Exercise aim:
Could you output each line below precisely as it stands, without the images?

Recorded data:
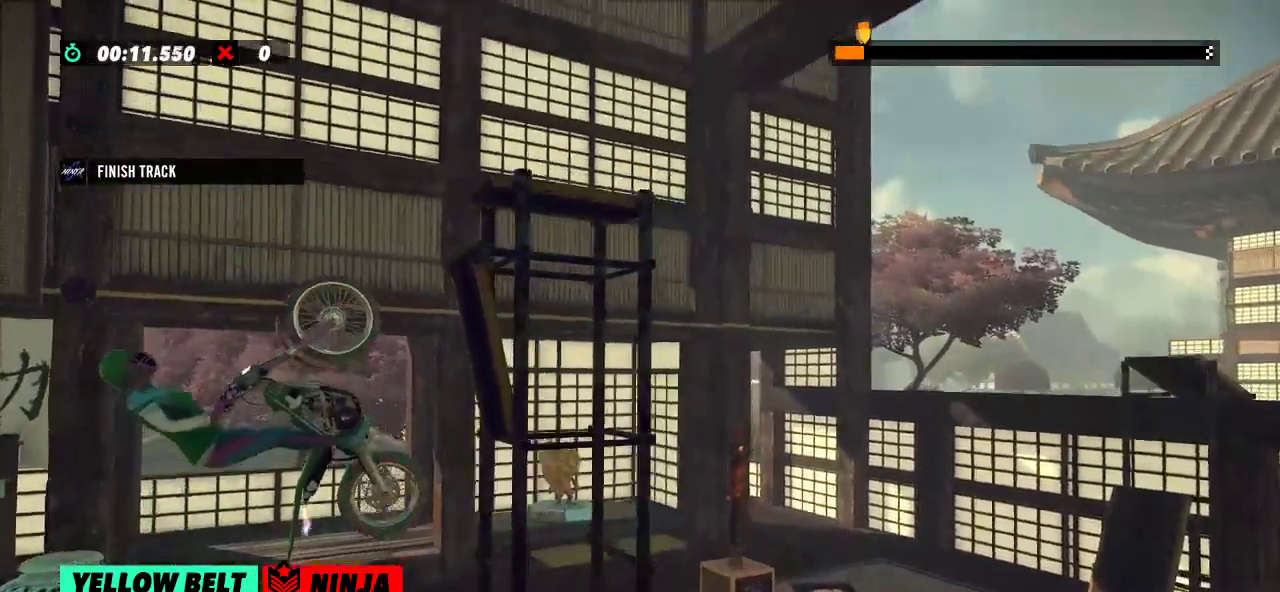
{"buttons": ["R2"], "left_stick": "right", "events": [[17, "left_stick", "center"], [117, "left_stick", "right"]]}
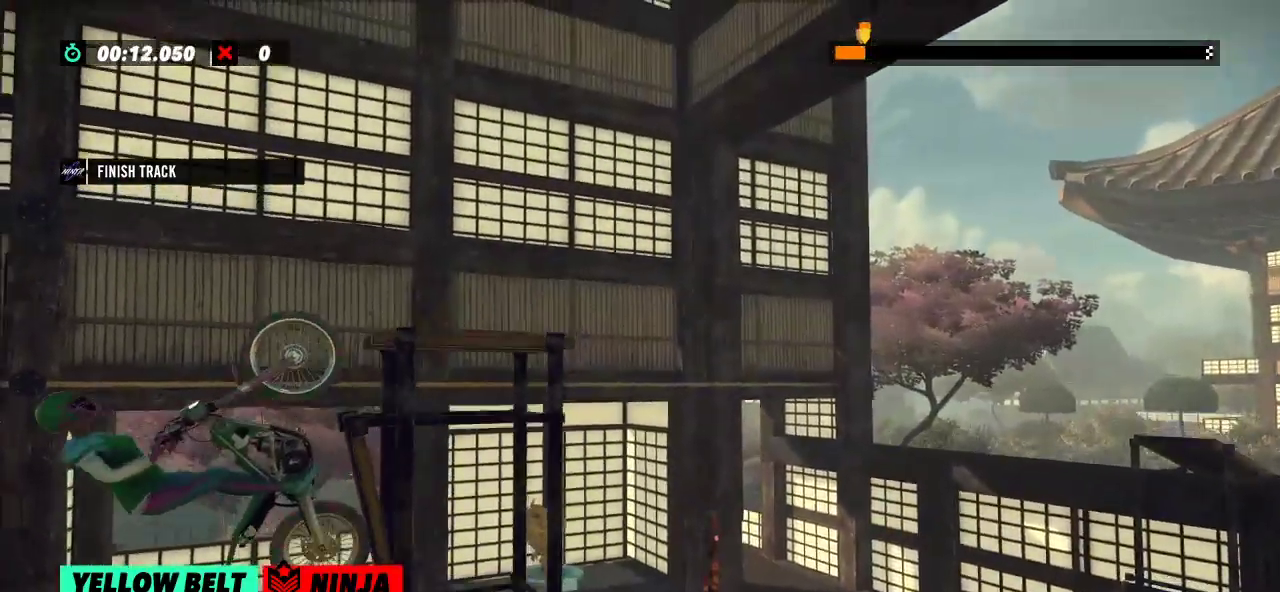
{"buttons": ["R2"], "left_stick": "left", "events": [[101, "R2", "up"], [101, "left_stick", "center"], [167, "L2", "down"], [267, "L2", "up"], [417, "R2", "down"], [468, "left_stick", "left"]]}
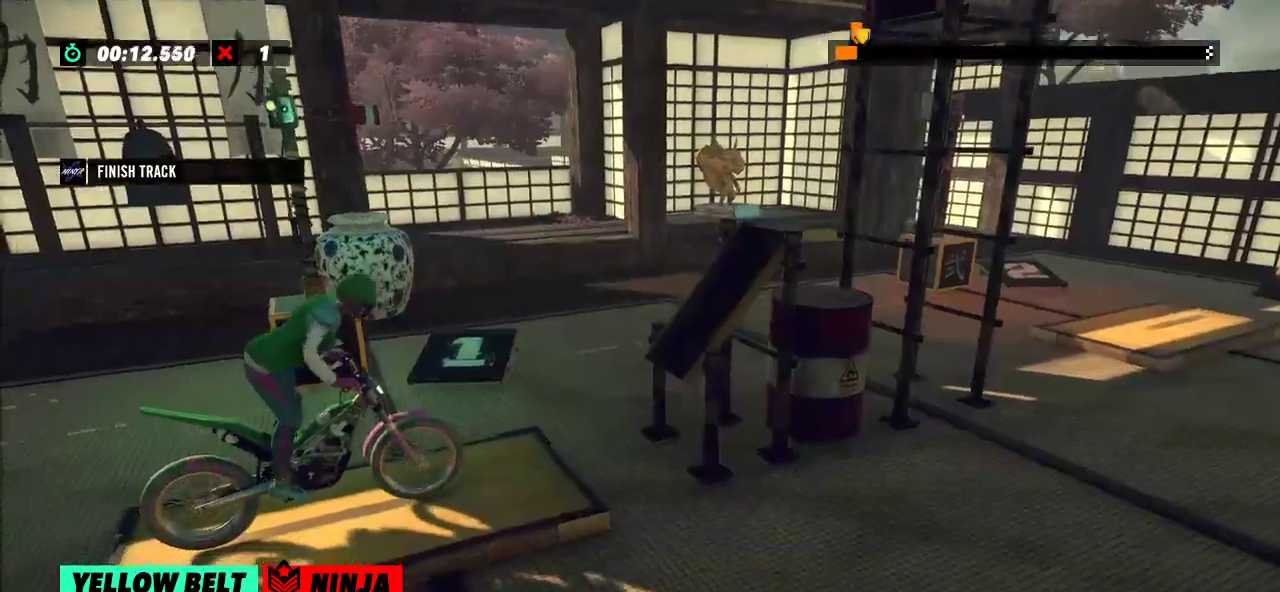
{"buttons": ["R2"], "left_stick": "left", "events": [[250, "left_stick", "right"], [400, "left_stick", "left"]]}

Solution for this problem:
{"buttons": ["R2"], "left_stick": "right", "events": [[17, "left_stick", "center"], [117, "left_stick", "right"]]}
{"buttons": ["R2"], "left_stick": "left", "events": [[101, "R2", "up"], [101, "left_stick", "center"], [167, "L2", "down"], [267, "L2", "up"], [417, "R2", "down"], [468, "left_stick", "left"]]}
{"buttons": ["R2"], "left_stick": "left", "events": [[250, "left_stick", "right"], [400, "left_stick", "left"]]}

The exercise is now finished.